Ce que j'ai vu de certain c'est que des bandes de gamins et d'apaches ont démoli et pillé toutes les maisons Maggi sans aucune exception et d'autres maisons tenues par des Allemands, entre autres  une maison de chaussures de l'Avenue des Gobelins et plusieurs belles maisons de la rue Royale et d'autres que je ne sais pas.
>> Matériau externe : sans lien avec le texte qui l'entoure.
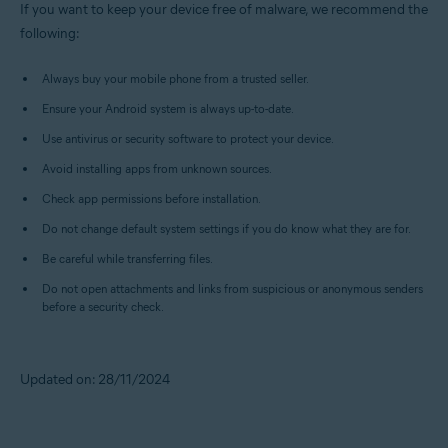
If you want to keep your device free of malware, we recommend the
following:
Always buy your mobile phone from a trusted seller.
Ensure your Android system is always up-to-date.
Use antivirus or security software to protect your device.
Avoid installing apps from unknown sources.
Check app permissions before installation.
Do not change default system settings if you do know what they are for.
Be careful while transferring files.
Do not open attachments and links from suspicious or anonymous senders
before a security check.
Updated on: 28/11/2024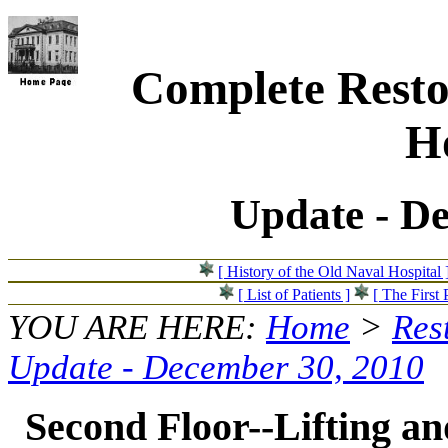
Complete Resto
Ho
Update - D
[ History of the Old Naval Hospital 
[ List of Patients ]
[ The First 
YOU ARE HERE:
Home
>
Res
Update - December 30, 2010
Second Floor--Lifting and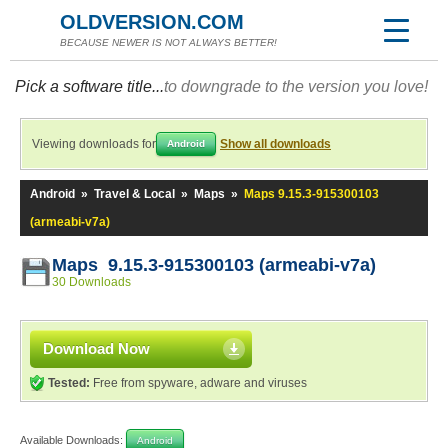
OLDVERSION.COM
BECAUSE NEWER IS NOT ALWAYS BETTER!
Pick a software title...
to downgrade to the version you love!
Viewing downloads for
Show all downloads
Android
Android
»
Travel & Local
»
Maps
»
Maps 9.15.3-915300103
(armeabi-v7a)
Maps 9.15.3-915300103 (armeabi-v7a)
30 Downloads
Download Now
Tested:
Free from spyware, adware and viruses
Available Downloads:
Android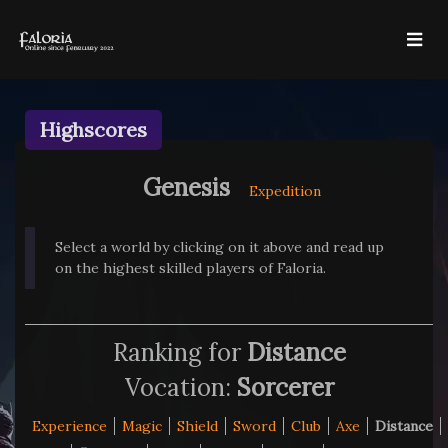
Highscores
Genesis
Expedition
Select a world by clicking on it above and read up
on the highest skilled players of Faloria.
Ranking for
Distance
Vocation:
Sorcerer
Experience
Magic
Shield
Sword
Club
Axe
Distance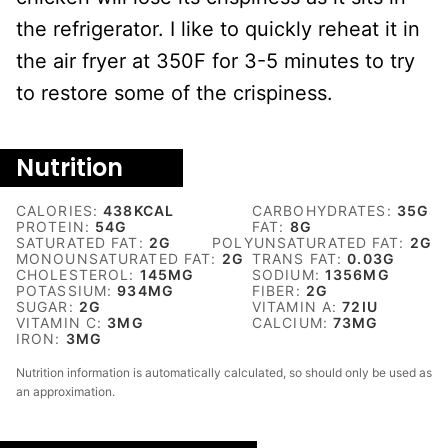
the refrigerator. I like to quickly reheat it in
the air fryer at 350F for 3-5 minutes to try
to restore some of the crispiness.
Nutrition
CALORIES:
438
KCAL
CARBOHYDRATES:
35
G
PROTEIN:
54
G
FAT:
8
G
SATURATED FAT:
2
G
POLYUNSATURATED FAT:
2
G
MONOUNSATURATED FAT:
2
G
TRANS FAT:
0.03
G
CHOLESTEROL:
145
MG
SODIUM:
1356
MG
POTASSIUM:
934
MG
FIBER:
2
G
SUGAR:
2
G
VITAMIN A:
72
IU
VITAMIN C:
3
MG
CALCIUM:
73
MG
IRON:
3
MG
Nutrition information is automatically calculated, so should only be used as
an approximation.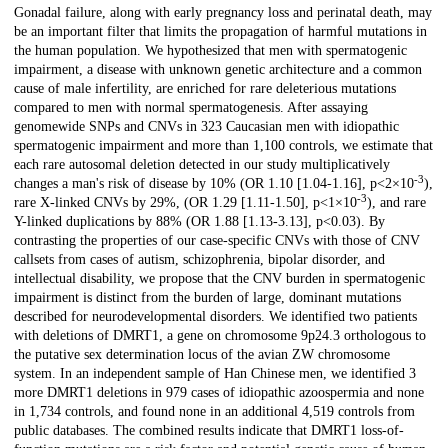
Description
Gonadal failure, along with early pregnancy loss and perinatal death, may
be an important filter that limits the propagation of harmful mutations in
the human population. We hypothesized that men with spermatogenic
impairment, a disease with unknown genetic architecture and a common
cause of male infertility, are enriched for rare deleterious mutations
compared to men with normal spermatogenesis. After assaying
genomewide SNPs and CNVs in 323 Caucasian men with idiopathic
spermatogenic impairment and more than 1,100 controls, we estimate that
each rare autosomal deletion detected in our study multiplicatively
-3
changes a man's risk of disease by 10% (OR 1.10 [1.04-1.16], p<2×10
),
-3
rare X-linked CNVs by 29%, (OR 1.29 [1.11-1.50], p<1×10
), and rare
Y-linked duplications by 88% (OR 1.88 [1.13-3.13], p<0.03). By
contrasting the properties of our case-specific CNVs with those of CNV
callsets from cases of autism, schizophrenia, bipolar disorder, and
intellectual disability, we propose that the CNV burden in spermatogenic
impairment is distinct from the burden of large, dominant mutations
described for neurodevelopmental disorders. We identified two patients
with deletions of DMRT1, a gene on chromosome 9p24.3 orthologous to
the putative sex determination locus of the avian ZW chromosome
system. In an independent sample of Han Chinese men, we identified 3
more DMRT1 deletions in 979 cases of idiopathic azoospermia and none
in 1,734 controls, and found none in an additional 4,519 controls from
public databases. The combined results indicate that DMRT1 loss-of-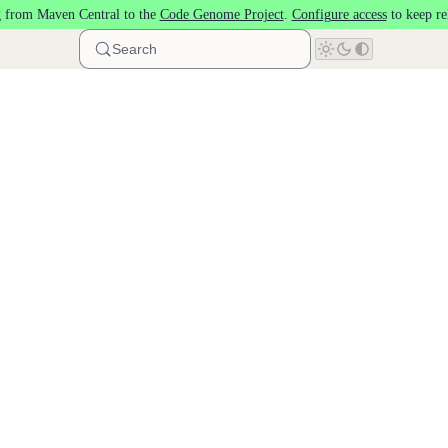
 from Maven Central to the
Code Genome Project
.
Configure access
to keep re
Search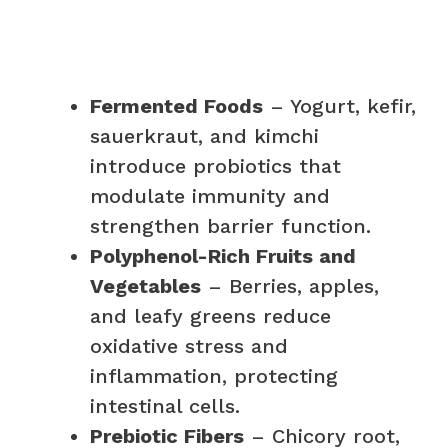
Fermented Foods
– Yogurt, kefir,
sauerkraut, and kimchi
introduce probiotics that
modulate immunity and
strengthen barrier function.
Polyphenol-Rich Fruits and
Vegetables
– Berries, apples,
and leafy greens reduce
oxidative stress and
inflammation, protecting
intestinal cells.
Prebiotic Fibers
– Chicory root,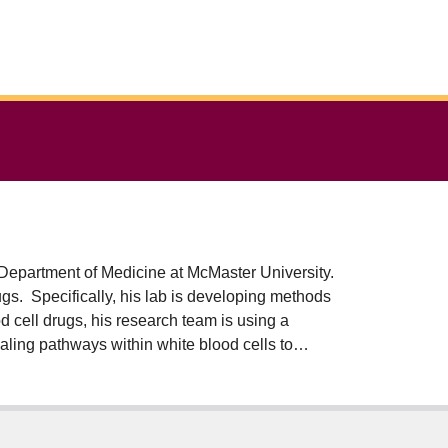
 Department of Medicine at McMaster University.
gs. Specifically, his lab is developing methods
od cell drugs, his research team is using a
aling pathways within white blood cells to
an clinical testing in Canada and the USA. The
ost of manufacturing and delivery.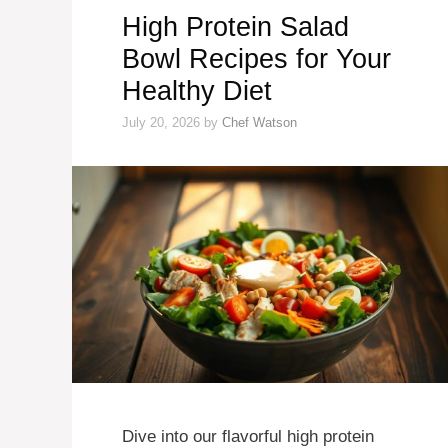
High Protein Salad
Bowl Recipes for Your
Healthy Diet
July 20, 2026
by
Chef Watson
Dive into our flavorful high protein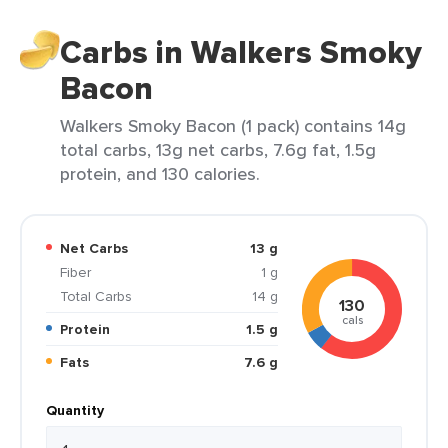
Carbs in Walkers Smoky
Bacon
Walkers Smoky Bacon (1 pack) contains 14g
total carbs, 13g net carbs, 7.6g fat, 1.5g
protein, and 130 calories.
Net Carbs
13 g
Fiber
1 g
Total Carbs
14 g
130
cals
Protein
1.5 g
Fats
7.6 g
Quantity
Ce soir ils voulaient encore piller le magasin de meubles du 63 parce que le patron est Autrichien. Mais il a montré des papiers prouvant qu'il s'était fait naturaliser Roumain  et on l'a laissé tranquille jusqu'à nouvel ordre. Un allemand qui a crié " Vive l'Allemagne " ce soir dans le jardin des Plantes a été décapité par la foule. Les nerfs de tous sont sous pression et on peut s'attendre à tout. Dieu merci lorsque je serai seule j'aurai tout de même Notre dame de Bonne Garde. Je viens de la prier encore avec mon Paul et j'ai confiance.




Mardi 4 Août


3e jour de mobilisation.

Ce matin j'ai été réveillée en entendant crier dans la cour " L'ambassadeur d'Allemagne est parti et la guerre est officiellement déclarée depuis hier soir. Vive la France ! " La journée a été plus calme qu'hier. Il y a beaucoup de monde dans les rues mais on ne voit rien d'anormal et les légumes sont moins cher que ces jours derniers : par exemple, il n'y a plus d'essence nulle part pour les lampes. Le pétrole se fait rare aussi chez le marchand de couleurs où j'en prends toujours. On a bien voulu m'en mettre un bidon de côté. Quand il sera vide la guerre sera peut être finie !

Paul connaît plusieurs jeunes gens qui vont partir avec lui au Mans au 117e. J'en suis bien contente. Il sera moins seul mais plus le moment approche, plus je m'effraye de ma solitude à moi.